Parvati or Durga or Shakti, the consort of Shiva, is perhaps the most important goddess of Hindus. She is a multi-dimensional goddess. She has so many names, so many personalities and so many facets. She is worshipped by millions of people allover India and a sizeable number of them give her an importance more than god Shiva himself.

Durga has a variety of forms with different attributes. In her milder form she is PARVATI (the mountain-girl), UMA (the light), GAURI (the yellow-complexioned beauty), HIMAVATI (daughter of Himalaya), JAGATMATA (mother of the world) and BHAVANI (the goddess of the universe); in her terrible form she is DURGA (the inaccessible), KALI or SHYAMA (the black complexioned), CHANDIKA or CHANDI (the fearful one) and BHAIRAVI (the terrible). All these are broadly included under the name of DEVI or MAHADEVI (the great goddess).

Shakti’s various names have a special significance. Since Ishwara or Shiva is also called ‘BHAVA’ his wife is known as ‘BHAVANI’. She is ‘PARVATI’, being the daughter of the king of mountains, PARVATARAJA. With the same connotation she has two other names, ‘GIRIJA’ and ‘SHAILAJA’. As she is the source of all good things to all those who have faith and follow the path of virtue, she is ‘SARVAMANGALA’. Since her childhood days she was a devotee of Lord Shiva. She would constantly engage herself in meditation and worship of Shiva, without even changing the posture. So her mother Mena would out of exasperation say “Parvati, don’t do this tapas (meditation).” In Sanskrit ‘u’ is a word of address and ‘ma’ means ‘don’t’ or ‘not wanted’. Hence she got the name ‘UMA’.

[Complete the following]:
[1] Please set down the passage on Parvati word for word, from start to finish.
[2] From the rows below, extract everything from the line containing "Spec: line order" down to the line containing "-0.044851, 0.860967, 0.113347]]", with both of those lines included.

[Dataset content]:
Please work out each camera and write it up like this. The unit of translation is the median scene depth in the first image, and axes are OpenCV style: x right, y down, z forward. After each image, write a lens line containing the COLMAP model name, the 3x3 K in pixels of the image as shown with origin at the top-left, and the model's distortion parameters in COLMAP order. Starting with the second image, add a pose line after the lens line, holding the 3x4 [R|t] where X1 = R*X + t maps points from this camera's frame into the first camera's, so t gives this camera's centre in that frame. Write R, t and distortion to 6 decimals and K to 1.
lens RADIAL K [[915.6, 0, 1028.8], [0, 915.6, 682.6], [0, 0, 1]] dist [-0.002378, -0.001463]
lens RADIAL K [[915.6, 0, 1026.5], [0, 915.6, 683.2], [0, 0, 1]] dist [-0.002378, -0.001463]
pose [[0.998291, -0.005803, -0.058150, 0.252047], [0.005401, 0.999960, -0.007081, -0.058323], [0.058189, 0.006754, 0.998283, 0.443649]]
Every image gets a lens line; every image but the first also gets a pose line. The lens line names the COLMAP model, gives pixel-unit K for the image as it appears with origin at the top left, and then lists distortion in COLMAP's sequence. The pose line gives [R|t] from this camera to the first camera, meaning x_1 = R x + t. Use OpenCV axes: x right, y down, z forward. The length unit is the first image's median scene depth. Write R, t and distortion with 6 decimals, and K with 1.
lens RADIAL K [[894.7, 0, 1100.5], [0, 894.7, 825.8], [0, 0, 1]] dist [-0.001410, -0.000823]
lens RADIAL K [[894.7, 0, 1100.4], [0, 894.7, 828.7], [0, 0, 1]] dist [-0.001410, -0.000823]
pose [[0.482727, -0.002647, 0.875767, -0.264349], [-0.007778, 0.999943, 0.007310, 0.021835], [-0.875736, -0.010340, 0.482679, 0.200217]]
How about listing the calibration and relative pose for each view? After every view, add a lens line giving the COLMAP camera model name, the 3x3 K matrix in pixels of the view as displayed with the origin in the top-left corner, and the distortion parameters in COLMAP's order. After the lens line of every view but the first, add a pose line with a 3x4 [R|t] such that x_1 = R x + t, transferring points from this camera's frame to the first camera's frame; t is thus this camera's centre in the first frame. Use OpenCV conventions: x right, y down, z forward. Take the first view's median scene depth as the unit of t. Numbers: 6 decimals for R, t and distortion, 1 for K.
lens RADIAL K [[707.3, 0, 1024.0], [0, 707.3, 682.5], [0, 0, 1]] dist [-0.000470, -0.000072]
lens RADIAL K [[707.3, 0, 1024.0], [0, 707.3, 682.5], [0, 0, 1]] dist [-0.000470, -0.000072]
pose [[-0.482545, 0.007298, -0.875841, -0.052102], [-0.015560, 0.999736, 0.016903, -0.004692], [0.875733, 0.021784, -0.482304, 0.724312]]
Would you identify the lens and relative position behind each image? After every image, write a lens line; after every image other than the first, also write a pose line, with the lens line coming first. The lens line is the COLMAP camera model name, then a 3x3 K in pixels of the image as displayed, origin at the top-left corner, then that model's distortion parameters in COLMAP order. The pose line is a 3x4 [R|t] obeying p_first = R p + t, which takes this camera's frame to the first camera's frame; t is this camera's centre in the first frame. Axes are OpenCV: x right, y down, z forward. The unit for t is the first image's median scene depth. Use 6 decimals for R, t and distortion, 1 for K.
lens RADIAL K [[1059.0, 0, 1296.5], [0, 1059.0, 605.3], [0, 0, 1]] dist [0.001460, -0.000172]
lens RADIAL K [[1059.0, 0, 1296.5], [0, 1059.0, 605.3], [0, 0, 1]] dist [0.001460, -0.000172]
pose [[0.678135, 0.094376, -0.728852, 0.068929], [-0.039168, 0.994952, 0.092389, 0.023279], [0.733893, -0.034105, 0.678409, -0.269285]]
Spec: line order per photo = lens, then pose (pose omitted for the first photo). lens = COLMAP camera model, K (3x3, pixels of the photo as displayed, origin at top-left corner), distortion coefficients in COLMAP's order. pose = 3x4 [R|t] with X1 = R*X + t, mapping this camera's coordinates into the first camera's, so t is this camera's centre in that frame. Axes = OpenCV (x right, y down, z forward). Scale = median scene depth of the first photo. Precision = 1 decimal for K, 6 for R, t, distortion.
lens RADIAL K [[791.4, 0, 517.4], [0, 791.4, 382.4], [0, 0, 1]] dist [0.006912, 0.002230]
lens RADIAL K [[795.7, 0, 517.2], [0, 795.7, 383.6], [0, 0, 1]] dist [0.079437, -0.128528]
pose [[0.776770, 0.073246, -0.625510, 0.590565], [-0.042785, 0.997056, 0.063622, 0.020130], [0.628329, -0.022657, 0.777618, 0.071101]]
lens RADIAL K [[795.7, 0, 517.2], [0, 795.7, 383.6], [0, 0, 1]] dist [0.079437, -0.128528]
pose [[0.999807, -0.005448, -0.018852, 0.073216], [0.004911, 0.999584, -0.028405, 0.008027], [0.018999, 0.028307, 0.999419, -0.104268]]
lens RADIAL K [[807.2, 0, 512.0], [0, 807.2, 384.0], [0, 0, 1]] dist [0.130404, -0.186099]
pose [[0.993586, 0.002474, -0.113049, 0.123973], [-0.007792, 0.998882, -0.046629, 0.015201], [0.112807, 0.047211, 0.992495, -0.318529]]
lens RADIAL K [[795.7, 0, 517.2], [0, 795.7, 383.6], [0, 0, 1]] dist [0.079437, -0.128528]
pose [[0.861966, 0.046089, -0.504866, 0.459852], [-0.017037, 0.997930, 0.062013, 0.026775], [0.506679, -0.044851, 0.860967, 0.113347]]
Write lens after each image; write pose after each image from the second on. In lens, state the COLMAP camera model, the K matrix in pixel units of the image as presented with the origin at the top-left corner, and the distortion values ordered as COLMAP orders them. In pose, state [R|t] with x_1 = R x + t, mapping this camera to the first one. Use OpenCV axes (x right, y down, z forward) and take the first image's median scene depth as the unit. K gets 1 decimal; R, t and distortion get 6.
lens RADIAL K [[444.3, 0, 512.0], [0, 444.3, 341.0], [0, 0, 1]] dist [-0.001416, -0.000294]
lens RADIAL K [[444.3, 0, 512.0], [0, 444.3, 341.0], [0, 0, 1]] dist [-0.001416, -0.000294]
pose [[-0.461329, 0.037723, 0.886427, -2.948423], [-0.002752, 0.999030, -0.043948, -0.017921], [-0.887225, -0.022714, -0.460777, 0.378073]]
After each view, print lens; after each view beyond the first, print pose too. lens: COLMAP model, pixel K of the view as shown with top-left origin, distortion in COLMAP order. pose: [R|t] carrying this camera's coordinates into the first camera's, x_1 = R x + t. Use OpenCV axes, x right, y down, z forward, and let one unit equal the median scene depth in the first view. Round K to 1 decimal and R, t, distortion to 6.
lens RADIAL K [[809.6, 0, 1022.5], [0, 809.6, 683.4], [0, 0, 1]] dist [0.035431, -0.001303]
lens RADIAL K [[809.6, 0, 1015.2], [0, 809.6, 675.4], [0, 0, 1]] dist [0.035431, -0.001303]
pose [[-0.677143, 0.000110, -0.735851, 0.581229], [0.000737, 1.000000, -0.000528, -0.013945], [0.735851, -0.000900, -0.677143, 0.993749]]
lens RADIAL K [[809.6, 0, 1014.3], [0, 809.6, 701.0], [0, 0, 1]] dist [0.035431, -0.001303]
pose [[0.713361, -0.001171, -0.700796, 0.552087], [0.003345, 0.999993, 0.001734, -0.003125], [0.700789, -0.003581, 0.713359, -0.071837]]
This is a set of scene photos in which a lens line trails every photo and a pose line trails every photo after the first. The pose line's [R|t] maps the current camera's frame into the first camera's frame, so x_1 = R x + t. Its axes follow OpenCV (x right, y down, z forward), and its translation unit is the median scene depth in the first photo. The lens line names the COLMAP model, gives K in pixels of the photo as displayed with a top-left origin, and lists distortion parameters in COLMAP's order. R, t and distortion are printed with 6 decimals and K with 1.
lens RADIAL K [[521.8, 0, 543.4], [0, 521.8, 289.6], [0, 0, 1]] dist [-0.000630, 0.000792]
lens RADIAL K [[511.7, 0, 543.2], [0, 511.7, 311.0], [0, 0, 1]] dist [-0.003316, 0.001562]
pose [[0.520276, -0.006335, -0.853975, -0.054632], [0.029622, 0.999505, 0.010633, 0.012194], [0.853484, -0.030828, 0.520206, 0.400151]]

[Numbered answers]:
[1]
Parvati or Durga or Shakti, the consort of Shiva, is perhaps the most important goddess of Hindus. She is a multi-dimensional goddess. She has so many names, so many personalities and so many facets. She is worshipped by millions of people allover India and a sizeable number of them give her an importance more than god Shiva himself.

Durga has a variety of forms with different attributes. In her milder form she is PARVATI (the mountain-girl), UMA (the light), GAURI (the yellow-complexioned beauty), HIMAVATI (daughter of Himalaya), JAGATMATA (mother of the world) and BHAVANI (the goddess of the universe); in her terrible form she is DURGA (the inaccessible), KALI or SHYAMA (the black complexioned), CHANDIKA or CHANDI (the fearful one) and BHAIRAVI (the terrible). All these are broadly included under the name of DEVI or MAHADEVI (the great goddess).

Shakti’s various names have a special significance. Since Ishwara or Shiva is also called ‘BHAVA’ his wife is known as ‘BHAVANI’. She is ‘PARVATI’, being the daughter of the king of mountains, PARVATARAJA. With the same connotation she has two other names, ‘GIRIJA’ and ‘SHAILAJA’. As she is the source of all good things to all those who have faith and follow the path of virtue, she is ‘SARVAMANGALA’. Since her childhood days she was a devotee of Lord Shiva. She would constantly engage herself in meditation and worship of Shiva, without even changing the posture. So her mother Mena would out of exasperation say “Parvati, don’t do this tapas (meditation).” In Sanskrit ‘u’ is a word of address and ‘ma’ means ‘don’t’ or ‘not wanted’. Hence she got the name ‘UMA’.

[2]
Spec: line order per photo = lens, then pose (pose omitted for the first photo). lens = COLMAP camera model, K (3x3, pixels of the photo as displayed, origin at top-left corner), distortion coefficients in COLMAP's order. pose = 3x4 [R|t] with X1 = R*X + t, mapping this camera's coordinates into the first camera's, so t is this camera's centre in that frame. Axes = OpenCV (x right, y down, z forward). Scale = median scene depth of the first photo. Precision = 1 decimal for K, 6 for R, t, distortion.
lens RADIAL K [[791.4, 0, 517.4], [0, 791.4, 382.4], [0, 0, 1]] dist [0.006912, 0.002230]
lens RADIAL K [[795.7, 0, 517.2], [0, 795.7, 383.6], [0, 0, 1]] dist [0.079437, -0.128528]
pose [[0.776770, 0.073246, -0.625510, 0.590565], [-0.042785, 0.997056, 0.063622, 0.020130], [0.628329, -0.022657, 0.777618, 0.071101]]
lens RADIAL K [[795.7, 0, 517.2], [0, 795.7, 383.6], [0, 0, 1]] dist [0.079437, -0.128528]
pose [[0.999807, -0.005448, -0.018852, 0.073216], [0.004911, 0.999584, -0.028405, 0.008027], [0.018999, 0.028307, 0.999419, -0.104268]]
lens RADIAL K [[807.2, 0, 512.0], [0, 807.2, 384.0], [0, 0, 1]] dist [0.130404, -0.186099]
pose [[0.993586, 0.002474, -0.113049, 0.123973], [-0.007792, 0.998882, -0.046629, 0.015201], [0.112807, 0.047211, 0.992495, -0.318529]]
lens RADIAL K [[795.7, 0, 517.2], [0, 795.7, 383.6], [0, 0, 1]] dist [0.079437, -0.128528]
pose [[0.861966, 0.046089, -0.504866, 0.459852], [-0.017037, 0.997930, 0.062013, 0.026775], [0.506679, -0.044851, 0.860967, 0.113347]]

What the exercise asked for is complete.